::: SELECTED PASSAGE
My current understanding is that #1 will trigger all VIs and child classes and your statement only applies to #2.

The two contexts you present don't quite make sense to me in this discussion. First, "loading" is not the same as "opening." Opening a fp or bd will cause the vi to be loaded into memory if it is not already present, but a vi can be loaded into memory without the fp or bd being opened. Loading, not opening, is the operation we're interested in. Second, I'm not sure what you mean by "opening" a .lvclass in the IDE. You can open the class .ctl in Labview or open the .lvclass file in a text editor, but you can't really open a .lvclass in Labview.

As I'm sure you're aware, loading a vi into memory also causes all (statically) dependent vis to be loaded into memory as well. That's partly why "VI Trees" were used for so long--to make sure all vis were in memory so changes were properly propogated through the system. Libraries (lvlib, lvclass, xctl, and a few others) added additional loading rules into the mix.

  • Loading a library member (*.vi, *.ctl, etc.) always causes the owning library file (*.lvlib, *.lvclass, etc) to be loaded into memory.
  • Loading a class file (*.lvclass) into memory causes all class members (*.vi, *.ctl, etc.) to be loaded into memory.
  • Loading a project library file (*.lvlib) does not cause all library members (*.vi, *.ctl, etc.) to be loaded into memory.
  • Loading a library file (*.lvlib, *.lvclass, etc.) also causes all sub library files (*.lvlib, *.lvclass, etc.) to be loaded as well.

In context #1 above (and assuming you are referring to opening the .ctl) loading the .ctl loads the .lvclass, which in turn loads all member vis. In context #2 above, when you open a class member vi, that triggers loading the .lvclass, which in turn triggers loading all the other member vis. Both actions cause all class members to load. Neither action inherently causes child classes to be loaded into memory. For that to happen one of the two situations I mentioned has to occur.
::::::
* _SET OF TASKS_
a: Reproduce the passage on LabVIEW library loading starting at "As I'm sure" and ending at "class members (*.vi, *.ctl, etc.) to be loaded into memory.".
b: In the passage on LabVIEW library loading, what happens when a class file (*.lvclass) is loaded into memory?
c: Carry the passage on LabVIEW library loading forward past its final sentence.
::: STORED RECORDS
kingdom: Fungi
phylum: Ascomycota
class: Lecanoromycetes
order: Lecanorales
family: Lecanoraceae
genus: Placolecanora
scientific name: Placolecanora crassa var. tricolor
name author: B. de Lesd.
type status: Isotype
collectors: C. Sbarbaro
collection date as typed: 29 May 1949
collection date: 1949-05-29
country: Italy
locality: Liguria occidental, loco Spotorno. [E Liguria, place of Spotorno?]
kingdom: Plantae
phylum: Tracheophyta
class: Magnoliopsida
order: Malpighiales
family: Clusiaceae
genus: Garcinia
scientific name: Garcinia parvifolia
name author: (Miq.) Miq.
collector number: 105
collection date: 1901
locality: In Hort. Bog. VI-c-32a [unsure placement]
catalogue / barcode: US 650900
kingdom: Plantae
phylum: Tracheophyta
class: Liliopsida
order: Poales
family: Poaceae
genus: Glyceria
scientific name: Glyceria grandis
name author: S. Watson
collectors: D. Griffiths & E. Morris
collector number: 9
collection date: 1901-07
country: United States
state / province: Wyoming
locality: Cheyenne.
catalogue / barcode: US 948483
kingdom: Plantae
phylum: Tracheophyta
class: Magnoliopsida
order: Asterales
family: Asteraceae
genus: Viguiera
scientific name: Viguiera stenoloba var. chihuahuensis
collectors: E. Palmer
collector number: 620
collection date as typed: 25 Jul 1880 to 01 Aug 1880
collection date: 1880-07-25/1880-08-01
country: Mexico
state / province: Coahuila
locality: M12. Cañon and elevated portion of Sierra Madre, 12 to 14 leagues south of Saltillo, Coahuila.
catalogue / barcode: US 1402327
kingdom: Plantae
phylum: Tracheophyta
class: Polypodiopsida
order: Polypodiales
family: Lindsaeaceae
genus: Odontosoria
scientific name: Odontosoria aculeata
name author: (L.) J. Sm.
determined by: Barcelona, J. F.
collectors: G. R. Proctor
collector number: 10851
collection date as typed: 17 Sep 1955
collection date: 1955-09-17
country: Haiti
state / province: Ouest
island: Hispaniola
::::::
* _RESPONSES_
a:
As I'm sure you're aware, loading a vi into memory also causes all (statically) dependent vis to be loaded into memory as well. That's partly why "VI Trees" were used for so long--to make sure all vis were in memory so changes were properly propogated through the system. Libraries (lvlib, lvclass, xctl, and a few others) added additional loading rules into the mix.

  • Loading a library member (*.vi, *.ctl, etc.) always causes the owning library file (*.lvlib, *.lvclass, etc) to be loaded into memory.
  • Loading a class file (*.lvclass) into memory causes all class members (*.vi, *.ctl, etc.) to be loaded into memory.

b: All class members (*.vi, *.ctl, etc.) are loaded into memory.

c:
One side effect of the library loading rules above is that if you have many classes contained in a single lvlib, loading any single class member causes all classes and class members in the lvlib to be loaded into memory. Are you using project libraries (.lvlib) in your application?

Templates are required to load the same VI into more than one subpanel on the same front panel. See "How Do I Load the Same VI into More than One Subpanel of the Same Front Panel?". Does a reentrant template load differently when launched through VI server? If so, I have not seen any difference in load time.

Good link. I'm not really qualified to answer this question as I don't typically use VITs or sub panels in my applications.

I'm curious how much code you have on each sub panel's block diagram and what their memory cost is? Since opening a VIT creates an entirely new vi rather than just allocating separate data space, I'm guessing it would be beneficial to keep that vi as small and simple as possible. You could give each signal sub class a "Subpanel UI.vit" method whose sole responsibility is to interact with the user and put all the sub panel's functionality into other class methods marked as reentrant. That might minimize the hit you take when opening a new VIT.

I believe dynamic despatch (required for overrides) might mean that depending on how you are calling the methods, all classes may have to be loaded even if they are not actually used since it is not known at compile - time which child will be used to override the base class.

Nope, at least that's not my understanding. You don't have to know which child object will be used to override the base class at compile time.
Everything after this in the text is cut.